## Text
--------------------------------------------------

Such probability of occurrence of each unit frame may be used to
determine the unit frame's relevance for emotion recognition. For
example, a unit frame that has a higher probability of occurrence
in the input speech may be considered to contain more relevant
data. Thus, the relevance of a unit frame with a higher probability
of occurrence can be determined as having a higher value. On the
contrary, the relevance of a unit frame with a lower probability of
occurrence may be determined as having a lower value. Among all
unit frames having their relevance value set in this manner, only
the unit frames whose relevance values are, for example, top 10%
may be determined as key frames.
[0073] Further, the key-frame selector 15 may calculate a
probability of presence of a unit frame in reference data 140, and
when the obtained probability satisfies a predetermined criterion,
determine the unit frame as being key frame.

--------------------------------------------------

## Material supplied
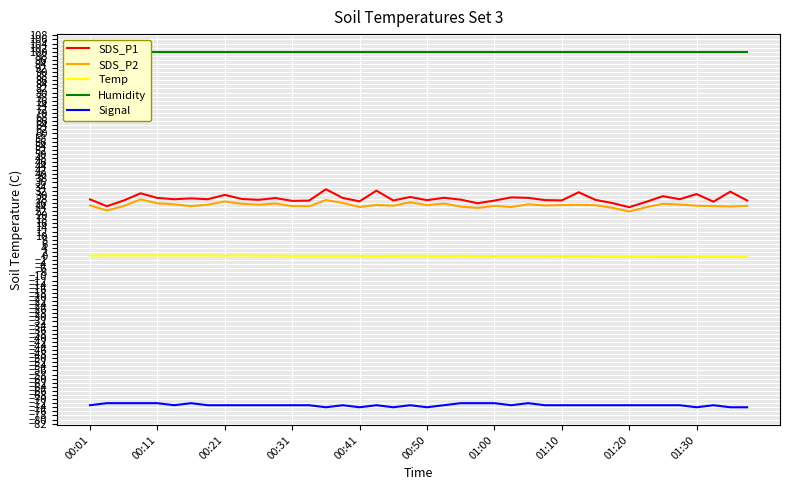

What is the approximate value of Humidity at 34?

99.9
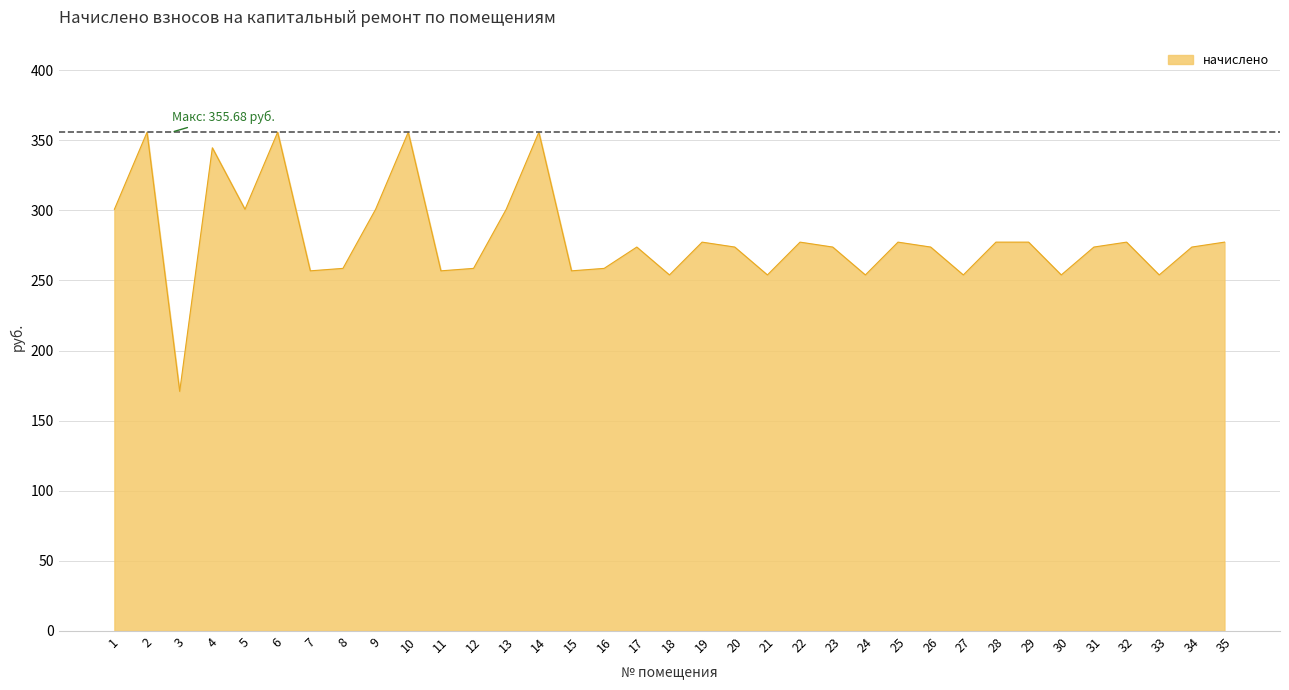

What is the difference between the maximum and minimum values?

184.9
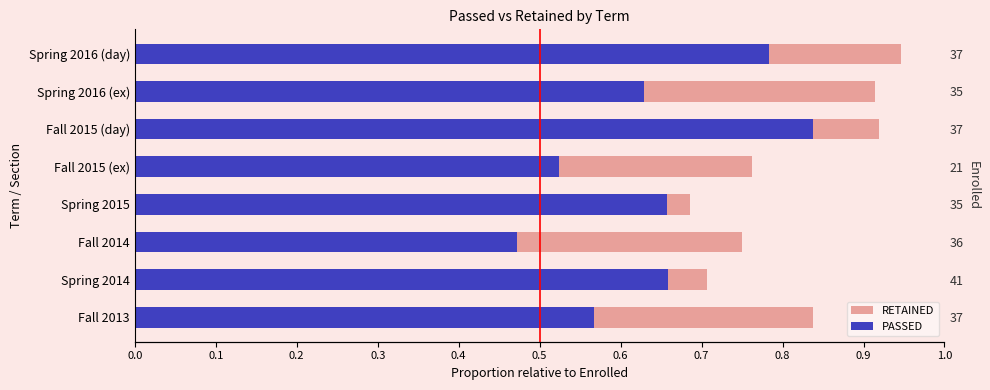

What are all the series names shown in the legend?

RETAINED, PASSED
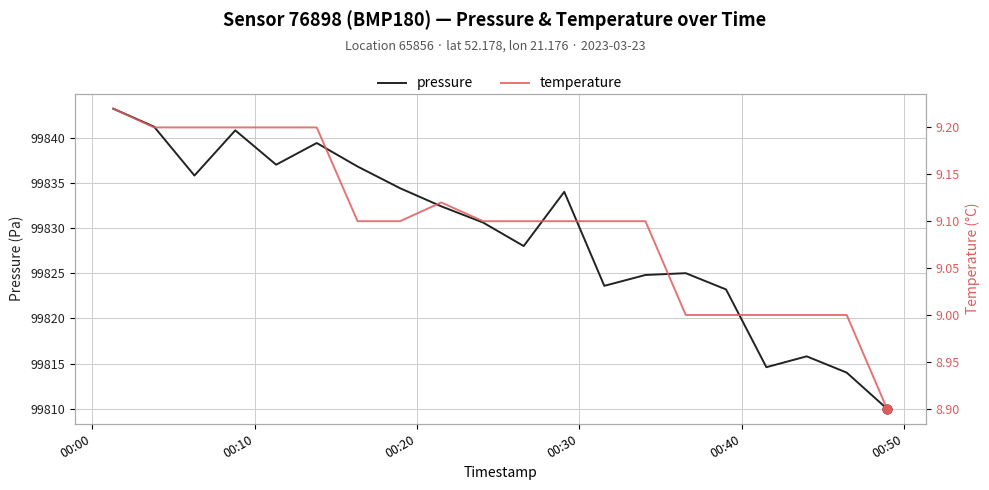

At how many categories does at least one series exceed 46429?

20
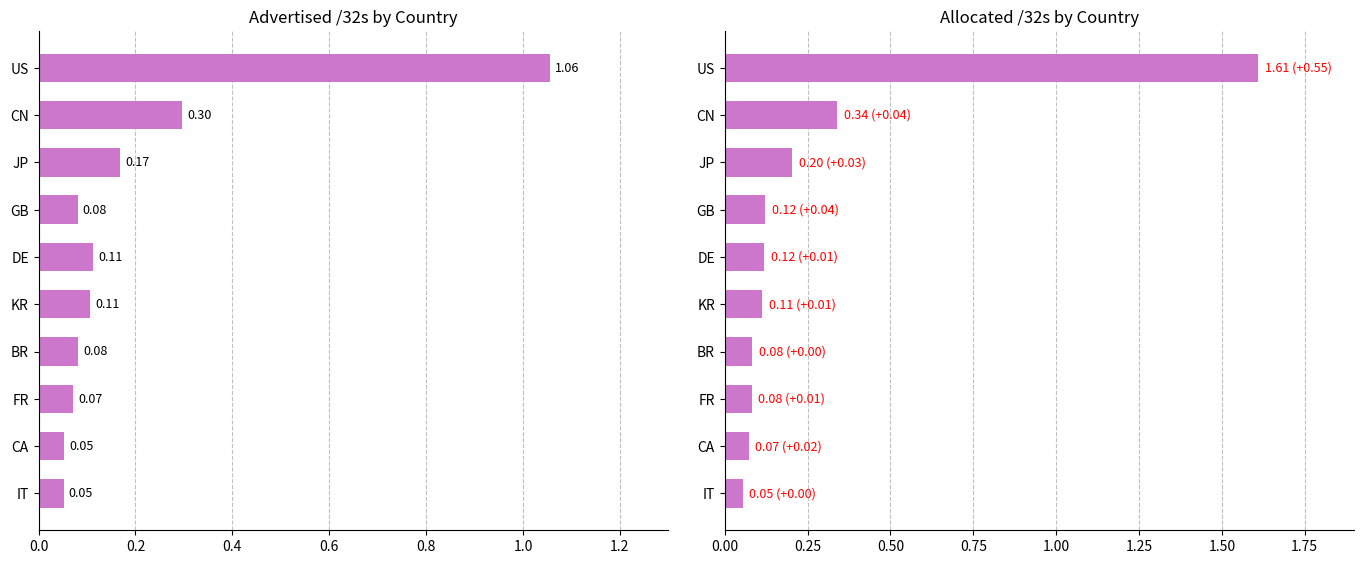

Which series has the widest spread of values?

Allocated /32s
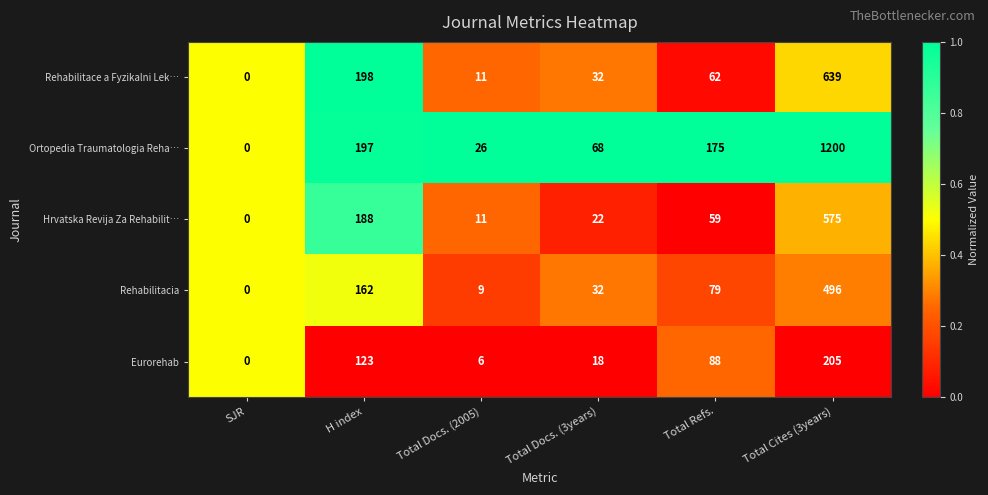

Which series changed the most between SJR and Total Docs. (2005)?

Ortopedia Traumatologia Reha…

--------------------------------------------------

## Tasks and exercises
1) Can you repeat the part of the key-frame selection text from "[0073] Further, the" to "being key frame."?
2) Could you write the next part of the text on key-frame selection for emotion recognition, starting after its final sentence?

## Answer set
1)
[0073] Further, the key-frame selector 15 may calculate a
probability of presence of a unit frame in reference data 140, and
when the obtained probability satisfies a predetermined criterion,
determine the unit frame as being key frame.

2)
[0074] The reference data 140 is collected in advance and stored in
memory. The reference data 140 may include frames of voice data
that has been previously used for speech emotion analysis, namely,
t reference frames. Here, t may denote a value that is much greater
than n. For example, if n denotes several hundred, t may denote
several million or several thousand. The reference data is
collected based on the previous input speech, and is thus presumed
to contain quite a lot of neutral noise information that is
irrelevant to the emotion of the speaker. The reference data 140
may include t reference frames and t parameter vectors
corresponding to the reference frames, which will be described in
detail below with reference to FIG. 3.
[0075] FIG. 3 is a diagram illustrating an example of reference
data including t reference frames and parameter vectors, which is
previously stored in the apparatus of FIG. 1.
[0076] Referring to FIG. 3, the reference data 140 may include t
reference frames BF1 141, BF2 142, . . . , and BFT 143, and t
parameter vectors P1, P2, . . . , and PT corresponding to the
reference frames.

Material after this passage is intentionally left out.